A domestic trade group—the Committee Overseeing Action for Lumber International Trade Investigations or Negotiations (COALITION)—challenged the final results of the expedited review in the Court of International Trade (Trade Court). In particular, COALITION asked the Trade Court to set aside the results on the ground that Commerce lacked statutory authority to create the expedited-review process. The Canadian exporters now before us and the governments of Canada, Québec, and New Brunswick—collectively, the Canadian parties—intervened in COALITION’s action, and some of those parties also filed their own actions in the Trade Court, raising some issues not relevant to this appeal. The Trade Court consolidated the cases, with the (first-filed) COALITION action as the lead case.

The Canadian parties and the United States argued that Commerce had authority to adopt the expedited-review procedures of 19 C.F.R. § 351.214(k) to give exporters a chance to secure individual rates shortly after publication of a CVD order, arguing for the existence of such authority chiefly in various provisions of the Uruguay Round Agreements Act (URAA), Pub. L. No. 103-465, 108 Stat. 4809 (1994). The Trade Court rejected those contentions and held that the Secretary of Commerce lacked statutory authority to adopt the procedures. We hold otherwise, concluding that the Secretary had statutory authority to adopt the expedited-review process as procedures for implementing statutory provisions that authorize individualized determinations in CVD proceedings. See 19 U.S.C. §§ 1667f1(e), 1677m, 3513(a)(2). We therefore reverse the judgment of the Trade Court and remand for any proceedings necessitated by our holding that statutory authorization exists.

Lockheed Martin Aeronautics Co. v. Secretary of the Air Force (Precedential)

To expedite work on pressing government projects, the government can issue what are called “letter contracts” or “Undefinitized Contract Actions” (“UCAs”). UCAs allow contractors to begin work before the parties have reached a final agreement on contract terms, like price. The price is expected to be converted into a firm price—or “definitized”—in a timely manner.

This appeal involves two UCAs that the Air Force entered into with Lockheed Martin for upgrades to F-16 aircraft. Both UCAs include “definitization” clauses that provide that if the parties are unable to reach agreement on price by a certain time, the Contracting Officer or “CO”—the government’s agent who can negotiate, execute, modify, or terminate a contract on behalf of the government—may determine a reasonable price. After several years of negotiations, the Air Force and Lockheed Martin were unable to agree on the price terms for the UCAs. The CO assigned to each UCA unilaterally definitized their respective UCA at a price of about $1 billion.

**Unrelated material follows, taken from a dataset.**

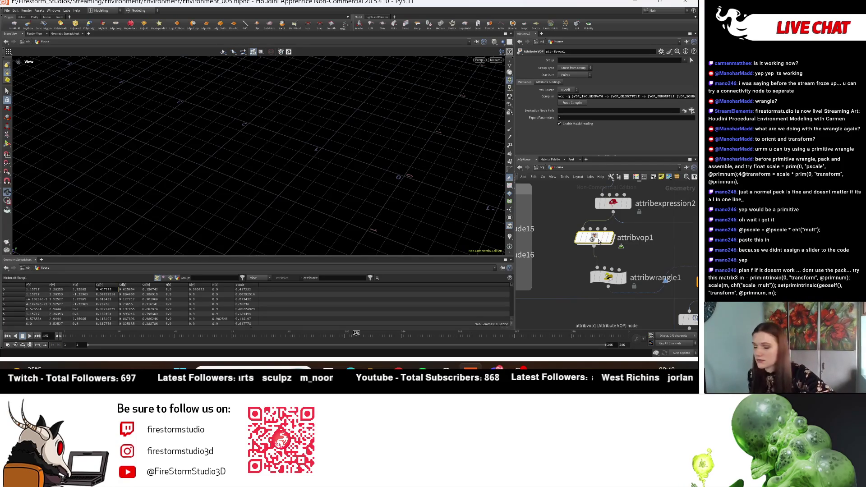
# - Pan to attribwrangle1 and copytopoints, and tumble the viewport onto the coloured box grid
pyautogui.moveTo(639, 256); pyautogui.dragTo(563, 226, button='middle')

Lockheed Martin appealed directly to the Armed Services Board of Contract Appeals (“ASBCA”) under the Contract Disputes Act (“CDA”), asserting that the COs failed to definitize at a reasonable price as required under the UCAs. The government moved to dismiss, arguing that the ASBCA lacked jurisdiction over the appeals because Lockheed Martin failed to submit a certified contractor claim to the COs requesting a final decision on its claims as required under the CDA. Lockheed Martin asserted that the COs’ unilateral definitizations qualified as government claims under the CDA, which a contractor can directly appeal to the ASBCA without having to submit its own claim to the COs. The ASBCA disagreed with Lockheed Martin and dismissed the appeals for lack of jurisdiction.

Lockheed Martin appeals to this court, pressing the same “government claim” argument here. For the reasons below, we affirm the ASBCA’s dismissal.

Apple Inc. v. UUSI, LLC (Nonprecedential)

Apple Inc. (“Apple”) filed two petitions for inter partes review of various claims of U.S. Patent No. 5,796,183 (“the ’183 patent”), which UUSI, LLC, d/b/a Nartron (“Nartron”) owns. The Patent Trial and Appeal Board (“Board”) determined that some claims were shown to be unpatentable while others weren’t. Apple, Inc. v. UUSI, LLC, IPR2019- 00358, Paper 26, 2020 WL 4546916, at *44 (P.T.A.B. Aug. 4, 2020) (“Final Written Decision”); Apple, Inc. v. UUSI, LLC, IPR2019-00359, Paper 27, 2020 WL 4542561, at *37 (P.T.A.B. Aug. 4, 2020). Apple appeals, and Nartron cross-appeals. We affirm as to both the appeal and cross-appeal.

In re Nicira (Nonprecedential)

Nicira, Inc. appeals from the final decision of the Patent Trial and Appeal Board (“Board”), affirming the Examiner’s rejection of claims 1-20 of Nicira’s U.S. Patent Application No. 2015/0381362 (“Application”). Nicira argues that the Board’s obviousness rejection of representative claim 1 based on Allen in view of Lin and Harjula is not supported by substantial evidence under a proper construction of claim 1. For the reasons that follow, we affirm.

Chae v. Yellen (Nonprecedential)

Appellant Byungmin Chae appeals the decision of the United States Court of International Trade (“CIT”), which sustained the denial of Mr. Chae’s application for a customs broker license. The CIT affirmed the ruling of United States Customs and Border Protection (“Customs” or “CBP”) that Mr. Chae did not achieve the required passing grade of at least 75 percent on the Customs Broker License Examination (“CBLE”), which Mr. Chae sat for in April 2018. See 19 U.S.C. § 1641(b)(2) (stating that the Secretary of the Treasury “may conduct an examination to determine the applicant’s knowledge of customs and related laws, regulations and procedures, bookkeeping, accounting, and all other appropriate matters”); 19 C.F.R. § 111.11(a)(4) (establishing “75 percent or higher” as the passing grade on the CBLE). On appellate review, we affirm the decision of the CIT denying Mr. Chae’s customs broker license application.

Bacilima v. Garland (Nonprecedential Order)

Luis Angel Narvaez Bacilima petitioned this court to review an order of the Board of Immigration Appeals. In response to the court’s February 23, 2023, order to show cause, the Attorney General moves to transfer this petition to the United States Court of Appeals for the Second Circuit. Mr. Narvaez Bacilima has not responded.

This court’s jurisdiction is limited and does not include immigration appeals. Cf. 28 U.S.C. § 1295; see Herrera-Alcala v. Garland, 39 F.4th 233, 241 n.2 (4th Cir. 2022) (noting same). Rather, petitions for review of orders of the Board “shall be filed with the court of appeals for the judicial circuit in which the immigration judge completed the proceedings.” 8 U.S.C. § 1252(b)(2). Because Mr. Narvaez Bacilima’s removal proceedings occurred in New York, we agree with the Attorney General and transfer this petition to the United States Court of Appeals for the Second Circuit pursuant to 28 U.S.C. § 1631.



The motion is granted. The appeal and all its filings are transferred to the United States Court of Appeals for the Second Circuit pursuant to 28 U.S.C. § 1631.